By Ray Schultz
Twitter received kudos this month when it said it would not assist in the creation of a Muslim registry. Of the nine companies queried, it was the only one to give a definite “no.”
Good for Twitter. But it made me wonder: Did a country ever use information technology to identify people by religion?
Sure it did. The Nazis utilized a metal punch-card sorting system to find Jews and send them to their deaths, Edwin Black writes in his 2001 book, IBM and the Holocaust.
In essence, the equipment leased to the Nazis by IBM’s German subsidiary, Deutsche Hollerith Maschinen Gesellschaft (or Dehomag), was a state-of-the-art mailing list system for that time.

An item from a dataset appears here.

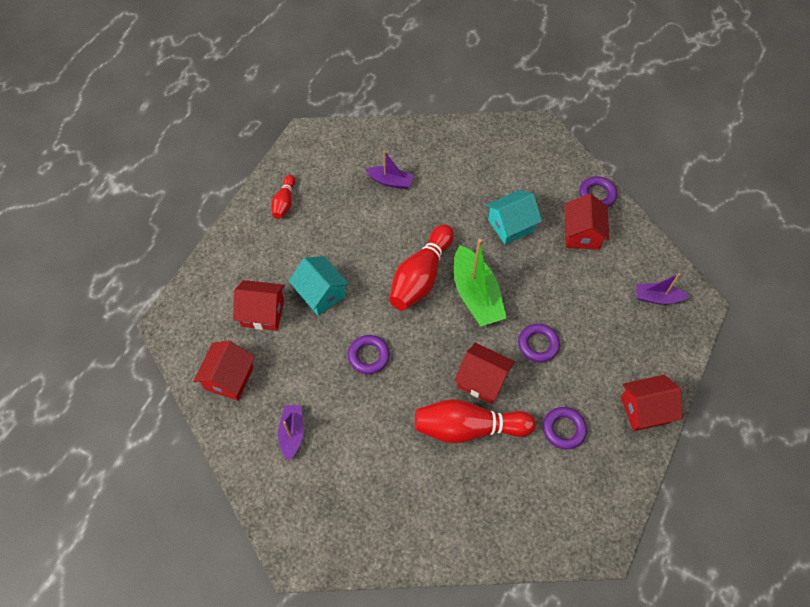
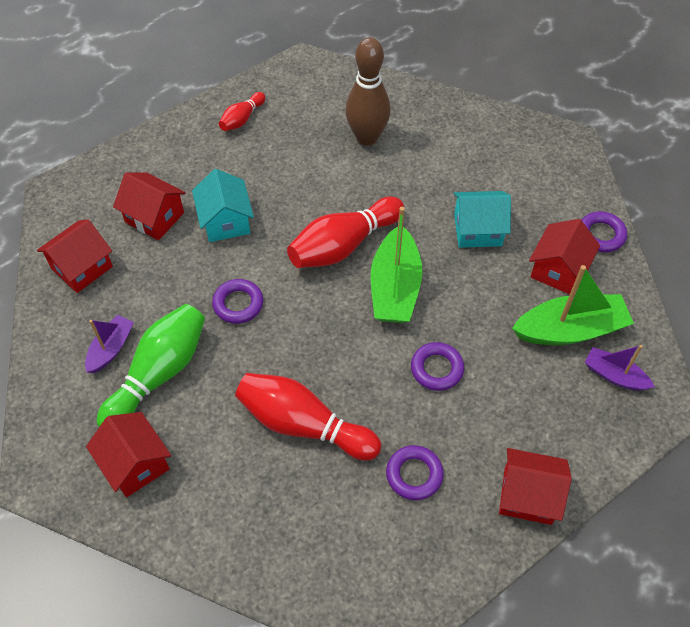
camera: 25 degrees right, 5 degrees down
(341, 437) = (159, 374): none -> green bowling pin
(390, 181) = (367, 137): purple boat -> brown bowling pin
(482, 380) = (349, 381): red house -> red house (135, 464)
(612, 276) = (570, 330): none -> green boat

With Dehomag’s help, the Nazis conducted a census, asking pointed questions about religion and ancestry, Black alleges.
“What emerged,” Black continues, “was a profession-by-profession, city-by-city, and indeed a block-by-clock revelation of the Jewish presence.” Moreover, by cross-sorting the columns, the Nazis could “identify who among the Jews would be its first targets for confiscation, arrest, imprisonment, and ultimately expulsion.”
Another effort occurred a few years later when Germany was about to launch the war; they even went through old church records to find Jews whose families had converted to Christianity generations before.
Later, the punch-cards were used to code the demises of the victims, and record which ones had received “special handling” (usually, extermination in a gas chamber), Black claims.
“All Auschwitz name information, including workers still alive, deaths, and transferees, was continuously punched into the camp’s Hollerith system,” Black charges. “Tabulated totals were wired each day to the SS Economics Administration and other offices in Berlin to process cards and lists for each inmate transferred.”
It’s not clear how much guilt is shared by IBM/Demohag. But one thing is certain: Technology can result in monstrous ends, especially when misused by states in partnership with the private sector.